What is mathematics? - Session 2

The Romans, like any other great civilization, needed a way to count their goods, keep track of their victories and build their empire. Instead of using the numbers we know today, they used a unique system of letters known as Roman numerals. Roman numerals were created over two thousand years ago. The Romans developed this system to help them with everyday tasks. This system was simple for them to use because it was based on the Latin alphabet, which they were already familiar with.

In the Roman numeral system, there are seven basic symbols. Each symbol represents a different value.I stands for the number one. V stands for the number five. X stands for the number ten. L stands for the number fifty. C stands for the number one hundred. D stands for the number five hundred. M stands for the number one thousand.

When a smaller numeral comes after a larger one, you add their values together. For example, VI is five plus one, which equals six.When a smaller numeral comes before a larger one, you subtract the smaller value from the larger one. For example, IV is five minus one, which is equal to four.

You can repeat a symbol up to three times to add value. Do not use the same symbol more than three times in a row. For example, instead of writing IIII to represent four, write IV. The numeral II is simply one plus one, which is equal to two. The numeral III is simply one plus one plus one, which is equal to three. The numeral XIII is ten plus one plus one plus one, which is equal to thirteen. Can you tell the value of the numeral VIII?.

The numeral IX is ten minus one, which is equal to nine. The numeral XXIV is ten plus ten plus five minus one, which is equal to twenty four. Here, instead of adding I to X, it is subtracted from V. This is because after I, there is a larger numeral which is V. So we shall first subtract it from V and then add the final value to previous value. Can you tell the value for the numeral XIX?.

For larger numbers, the same rules apply. Here are some examples. The numeral XC is hundred minus ten, which is equal to ninety.The numeral CM is thousand minus hundred, which is equal to nine hundred. What is the value of the numeral XD?.

Zero, a concept so integral to modern mathematics and daily life, was not always a part of the numerical systems. Isn’t that surprising? Its invention revolutionized mathematics. It provided a foundation for complex calculations and the development of various scientific fields. Understanding the history of zero gives us insight into how human thought has evolved over centuries.

In ancient times, many civilizations developed numerical systems for trade, astronomy, and record-keeping. These early systems, such as those used by the Egyptians, Babylonians and Romans did not have a concept of zero as a number. They had symbols to represent quantities. They lacked a way to denote the absence of a quantity.

Egyptians used a system based on hieroglyphs with separate symbols for each power of ten. They did not have any symbol for zero. Babylonians used the sexagesimal system and had a placeholder for zero. It was not a true zero as we understand it today.

Romans used Roman numerals, which lacked any symbol for zero. The concept of zero as both a placeholder and a number, was independently developed in several regions. That is, many people around the world thought it was important, on their own. The most significant development of zero occurred in ancient India around the fifth century AD. Indian mathematicians were among the first to treat zero as a number with its own value and symbol.
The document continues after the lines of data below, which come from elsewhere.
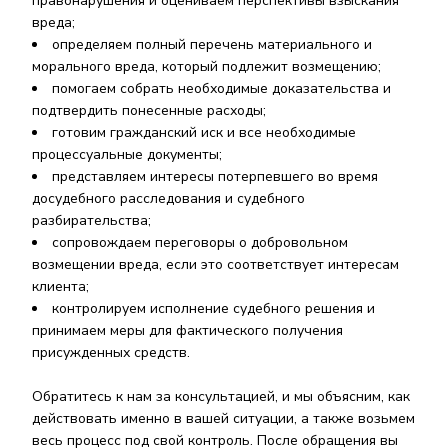
правонарушения и оцениваем перспективы взыскания
вреда;
определяем полный перечень материального и
морального вреда, который подлежит возмещению;
помогаем собрать необходимые доказательства и
подтвердить понесенные расходы;
готовим гражданский иск и все необходимые
процессуальные документы;
представляем интересы потерпевшего во время
досудебного расследования и судебного
разбирательства;
сопровождаем переговоры о добровольном
возмещении вреда, если это соответствует интересам
клиента;
контролируем исполнение судебного решения и
принимаем меры для фактического получения
присужденных средств.
Обратитесь к нам за консультацией, и мы объясним, как
действовать именно в вашей ситуации, а также возьмем
весь процесс под свой контроль. После обращения вы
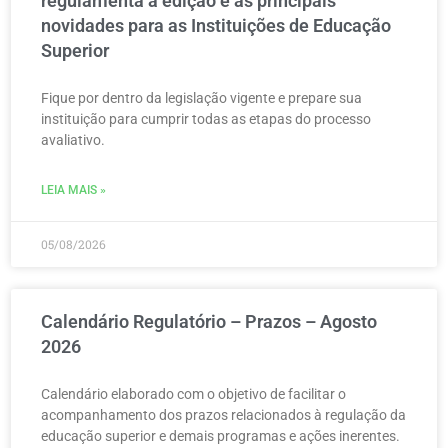
regulamenta a edição e as principais
novidades para as Instituições de Educação
Superior
Fique por dentro da legislação vigente e prepare sua
instituição para cumprir todas as etapas do processo
avaliativo.
LEIA MAIS »
05/08/2026
Calendário Regulatório – Prazos – Agosto
2026
Calendário elaborado com o objetivo de facilitar o
acompanhamento dos prazos relacionados à regulação da
educação superior e demais programas e ações inerentes.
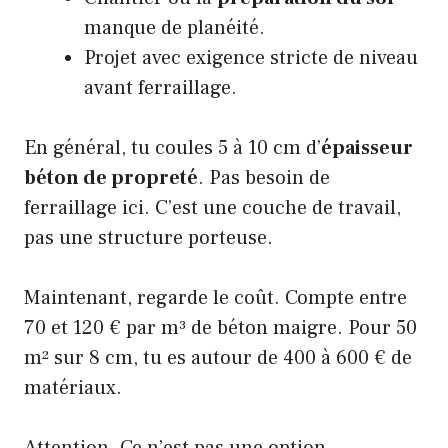
manque de planéité.
Projet avec exigence stricte de niveau
avant ferraillage.
En général, tu coules 5 à 10 cm d’
épaisseur
béton de propreté
. Pas besoin de
ferraillage ici. C’est une couche de travail,
pas une structure porteuse.
Maintenant, regarde le coût. Compte entre
70 et 120 € par m³ de béton maigre. Pour 50
m² sur 8 cm, tu es autour de 400 à 600 € de
matériaux.
Attention. Ce n’est pas une option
Aryabhata was one of the earliest to use a place value system, which is a critical feature of the modern decimal system. This system uses positions to represent the value of digits, making calculations more straightforward and efficient. He did not have a symbol for zero. His work implied the concept of place value, which required the use of zero to denote empty places in numbers.

While Aryabhata's work laid the foundation, it was Brahmagupta who formalized the concept of zero as a number. Brahmagupta explicitly defined zero and provided rules for arithmetic operations involving zero. He treated zero as a number in its own right, distinct from a mere placeholder. Brahmagupta described operations such as addition, subtraction and multiplication involving zero.

For instance, adding zero to a number results in leaving the number unchanged. Subtracting zero from a number results in leaving the number unchanged. Multiplying any number by zero gives zero. The Indians used a dot or small circle to represent zero. This symbol evolved into the zero we use today. The Sanskrit word for zero was śūnya which means empty or void.

Islamic scholars translated and expanded upon Indian mathematical works. Persian mathematician Al-Khwarizmi and Arab mathematician Al-Kindi played crucial roles in disseminating the concept of zero. Al-Khwarizmi's works introduced the Hindu-Arabic numeral system, including zero, to the Islamic world. By the twelfth century, the concept of zero reached Europe through translations of Arabic texts. Italian mathematician Fibonacci helped popularize the Hindu Arabic numeral system in Europe with his book Liber Abaci.

Modern mathematical innovations have revolutionized problem solving across disciplines. Calculus analyzes change in physics and economics. Probability theory and statistics predict outcomes and analyze data in various fields. Number-theory supports cryptography and computer algorithms. Set-theory and abstract algebra organize data and study structures, vital in computer science and physics. Category-theory explains fundamental aspects of mathematics and the world. These advancements continue to improve engineering, social sciences, and beyond, shaping our technological world.